Cassandra Driver Spec

Include the URL of the launchpad RFE: https://blueprints.launchpad.net/dragonflow/+spec/cassandra-support

Problem Description

Apache Cassandra [1] is a key-value store and widely used in large-scale real-time internet applications, such as Netflix, Reddit, The Weather Channel, etc.

[1]http://cassandra.apache.org/

The performance is amazing and generally dominates others according to universities’ research reports [2].

[2]http://www.planetcassandra.org/nosql-performance-benchmarks/

Besides performance, it also has many noticeable advantages such as

  1. Fault-tolerant: Data is automatically replicated to multiple nodes for fault-tolerance. Replication across multiple data centers is supported. Failed nodes can be replaced with no downtime.
  2. Decentralized: There are no single points of failure. There are no network bottlenecks. Every node in the cluster is identical.
  3. Horizontally Scalable: Read and write throughput both increase linearly as new machines are added, with no downtime or interruption to applications.
  4. Durable: It is suitable for applications that can’t afford to lose data, even when an entire data center goes down.
  5. In Control: Choose between synchronous or asynchronous replication for each update. Highly available asynchronous operations are optimized with features like Hinted Handoff and Read Repair.
  6. Easy to Maintain: The control plane of the whole geographically-distributed data cluster is fully implemented without support of external applications. It also provides an operation portal for daily maintenance.

Currently, we implement control plane of clustering for Redis inside Dragonflow, which is actually beyond the scope of Dragonflow project. The reason why we implement db-api layer is that we do not want to maintain the details of data backend as it is not the responsibility of Dragonflow project.

The disadvantage of Cassandra is that it needs external mechanism for PUB/SUB, for example, Zookeeper or ZeroMQ. The latter has been implemented in Dragonflow, so it is usable for now.

It is noted that Cassandra is run over JVM.

Highlights

In this section I will highlight some internal mechanisms of Cassandra that will greatly help Dragonflow scale out and put into production.

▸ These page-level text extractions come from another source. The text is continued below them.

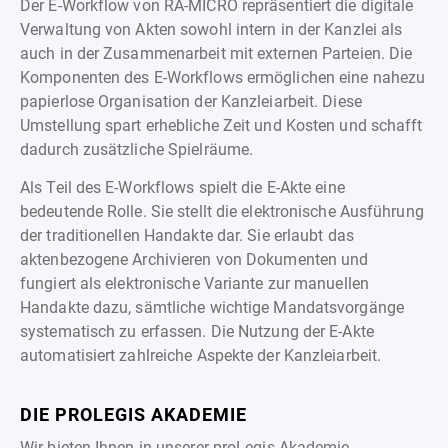
Der E-Workflow von RA-MICRO repräsentiert die digitale
Verwaltung von Akten sowohl intern in der Kanzlei als
auch in der Zusammenarbeit mit externen Parteien. Die
Komponenten des E-Workflows ermöglichen eine nahezu
papierlose Organisation der Kanzleiarbeit. Diese
Umstellung spart erhebliche Zeit und Kosten und schafft
dadurch zusätzliche Spielräume.
Als Teil des E-Workflows spielt die E-Akte eine
bedeutende Rolle. Sie stellt die elektronische Ausführung
der traditionellen Handakte dar. Sie erlaubt das
aktenbezogene Archivieren von Dokumenten und
fungiert als elektronische Variante zur manuellen
Handakte dazu, sämtliche wichtige Mandatsvorgänge
systematisch zu erfassen. Die Nutzung der E-Akte
automatisiert zahlreiche Aspekte der Kanzleiarbeit.
DIE PROLEGIS AKADEMIE
Wir bieten Ihnen in unserer proLegis-Akademie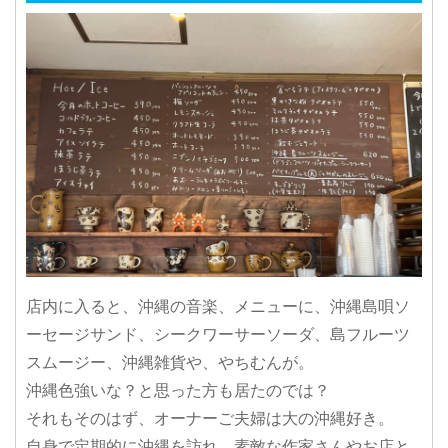
店内に入ると、沖縄の音楽、メニューに、沖縄島唄ソ
ーセージサンド、シークワーサーソーダ、島フルーツ
スムージー、沖縄雑貨や、やちむんが。
沖縄色強いな？と思った方も居たのでは？
それもそのはず、オーナーご夫婦は大の沖縄好き。
自身で定期的に沖縄を訪れ、素敵な作家さんやお店と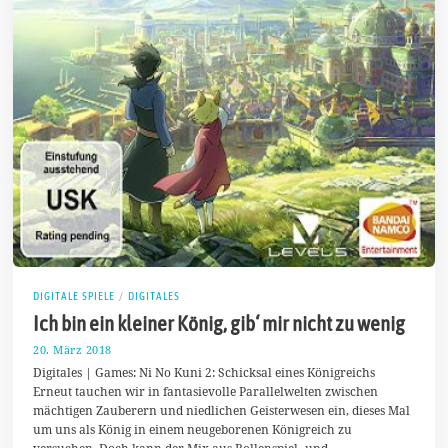
DIGITALE SPIELE
/
DIGITALES
Ich bin ein kleiner König, gib‘ mir nicht zu wenig
20. März 2018
1
1
Digitales | Games: Ni No Kuni 2: Schicksal eines Königreichs
.
Erneut tauchen wir in fantasievolle Parallelwelten zwischen
M
mächtigen Zauberern und niedlichen Geisterwesen ein, dieses Mal
a
i
um uns als König in einem neugeborenen Königreich zu
2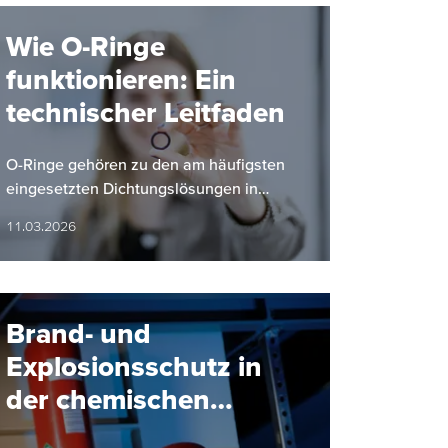
Wie O-Ringe
funktionieren: Ein
technischer Leitfaden
O-Ringe gehören zu den am häufigsten
eingesetzten Dichtungslösungen in
industriellen Anwendungen. Ihre einfache
11.03.2026
Bauform, hohe Zuverlässigkeit und…
Brand- und
Explosionsschutz in
der chemischen
Industrie: Ein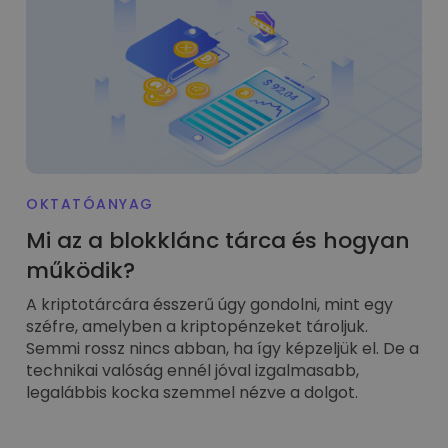
OKTATÓANYAG
Mi az a blokklánc tárca és hogyan
működik?
A kriptotárcára ésszerű úgy gondolni, mint egy
széfre, amelyben a kriptopénzeket tároljuk.
Semmi rossz nincs abban, ha így képzeljük el. De a
technikai valóság ennél jóval izgalmasabb,
legalábbis kocka szemmel nézve a dolgot.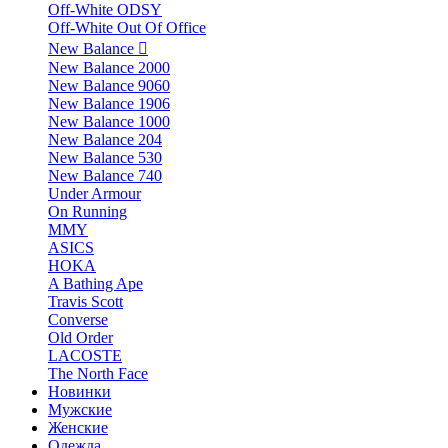
Off-White ODSY
Off-White Out Of Office
New Balance
New Balance 2000
New Balance 9060
New Balance 1906
New Balance 1000
New Balance 204
New Balance 530
New Balance 740
Under Armour
On Running
MMY
ASICS
HOKA
A Bathing Ape
Travis Scott
Converse
Old Order
LACOSTE
The North Face
Новинки
Мужские
Женские
Одежда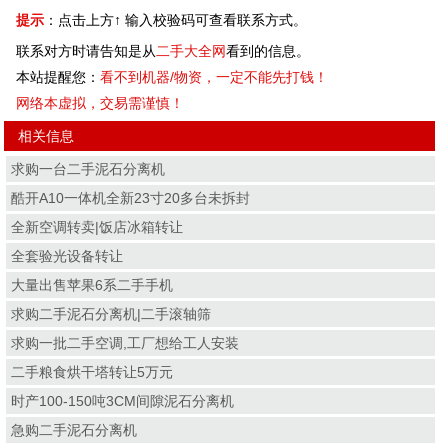
提示
：点击上方↑ 输入校验码可查看联系方式。
联系对方时请告知是从
二手大全网
看到的信息。
本站提醒您：
看不到机器/物资，一定不能先打钱！
网络本虚拟，交易需谨慎！
相关信息
求购一台二手泥石分离机
酷开A10一体机全新23寸20多台未拆封
全新空调转卖|饭店冰箱转让
全套验光设备转让
大量出售苹果6系二手手机
求购二手泥石分离机|二手滚轴筛
求购一批二手空调,工厂想给工人安装
二手粮食烘干塔转让5万元
时产100-150吨3CM间隙泥石分离机
急购二手泥石分离机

  1. You can adjust ReplicationFactor to have multiple replications across data centers.
  2. You can adjust ConsistencyLevel to use different algorithms, like Quorum.
  3. Every node in the cluster is identical. No Master or Slave roles.
  4. The data written to Cassandra node is going to append-only CommitLog first and fsync to disk next. You also can adjust the policy of fsync. It guarantees the durability.

High Availability

You just need to specify a set of nodes in configuration, remote_db_hosts in [df] section. The nodes will automatically form a Quorum-like cluster with replications and consistency you specify in Cassandra configuration.

JVM in Production

Although this section is beyond the scope of Dragonflow, the following links are provided by Cassandra official to guide users on tuning Cassandra and JVM.

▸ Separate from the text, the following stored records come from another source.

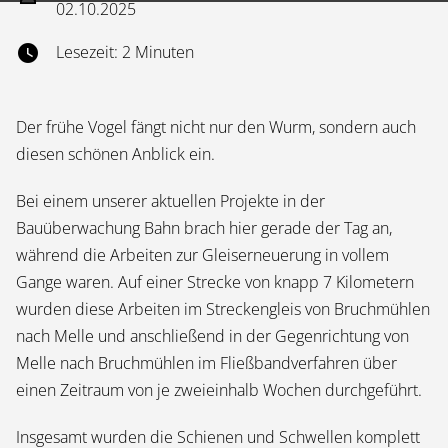
02.10.2025
Lesezeit: 2 Minuten
Der frühe Vogel fängt nicht nur den Wurm, sondern auch
diesen schönen Anblick ein.
Bei einem unserer aktuellen Projekte in der
Bauüberwachung Bahn brach hier gerade der Tag an,
während die Arbeiten zur Gleiserneuerung in vollem
Gange waren. Auf einer Strecke von knapp 7 Kilometern
wurden diese Arbeiten im Streckengleis von Bruchmühlen
nach Melle und anschließend in der Gegenrichtung von
Melle nach Bruchmühlen im Fließbandverfahren über
einen Zeitraum von je zweieinhalb Wochen durchgeführt.
Insgesamt wurden die Schienen und Schwellen komplett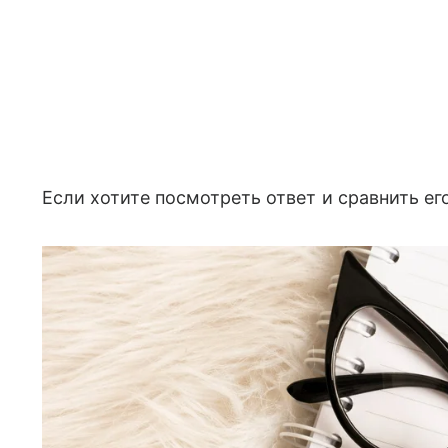
Если хотите посмотреть ответ и сравнить его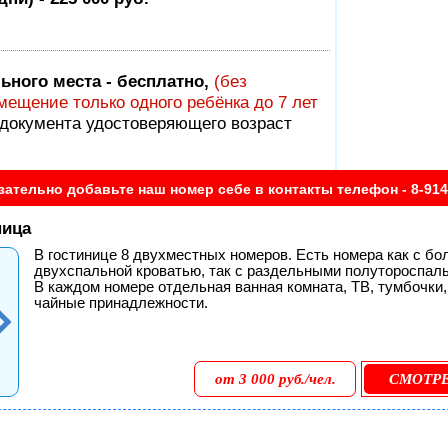
ьного места - бесплатно,
(без
ещение только одного ребёнка до 7 лет
 документа удостоверяющего возраст
зательно добавьте наш номер себе в контакты телефон - 8-914
ница
В гостинице 8 двухместных номеров. Есть номера как с б
двухспальной кроватью, так с раздельными полутороспал
В каждом номере отдельная ванная комната, ТВ, тумбочки,
чайные принадлежности.
от 3 000 руб./чел.
СМОТР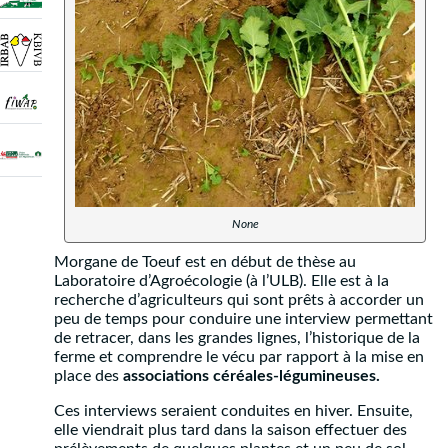
None
Morgane de Toeuf est en début de thèse au
Laboratoire d’Agroécologie (à l’ULB). Elle est à la
recherche d’agriculteurs qui sont prêts à accorder un
peu de temps pour conduire une interview permettant
de retracer, dans les grandes lignes, l’historique de la
ferme et comprendre le vécu par rapport à la mise en
place des
associations céréales-légumineuses.
Ces interviews seraient conduites en hiver. Ensuite,
elle viendrait plus tard dans la saison effectuer des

  1. https://docs.datastax.com/en/landing_page/doc/landing_page/recommendedSettingsLinux.html
  2. https://docs.datastax.com/en/cassandra/3.x/cassandra/operations/opsTuneJVM.html

It is observed that the operations on data store in Dragonflow is read intensive according to monitoring in the production. This is actually not the Dragonflow’s characteristic but the Neutron’s. Most of the operations on data store in Neutron are high concurrent read.

Here is another link [3] that provides hints on how to optimize JVM in Cassandra for read heavy workloads.

[3]http://www.planetcassandra.org/blog/cassandra-tuning-the-jvm-for-read-heavy-workloads/

Proposed Change

  1. Implement devstack script for deploying Cassandra.
  2. Implement Cassandra driver
  3. Implement unit tests

Implementation

Assignee(s)

Primary assignee:
nick-ma-z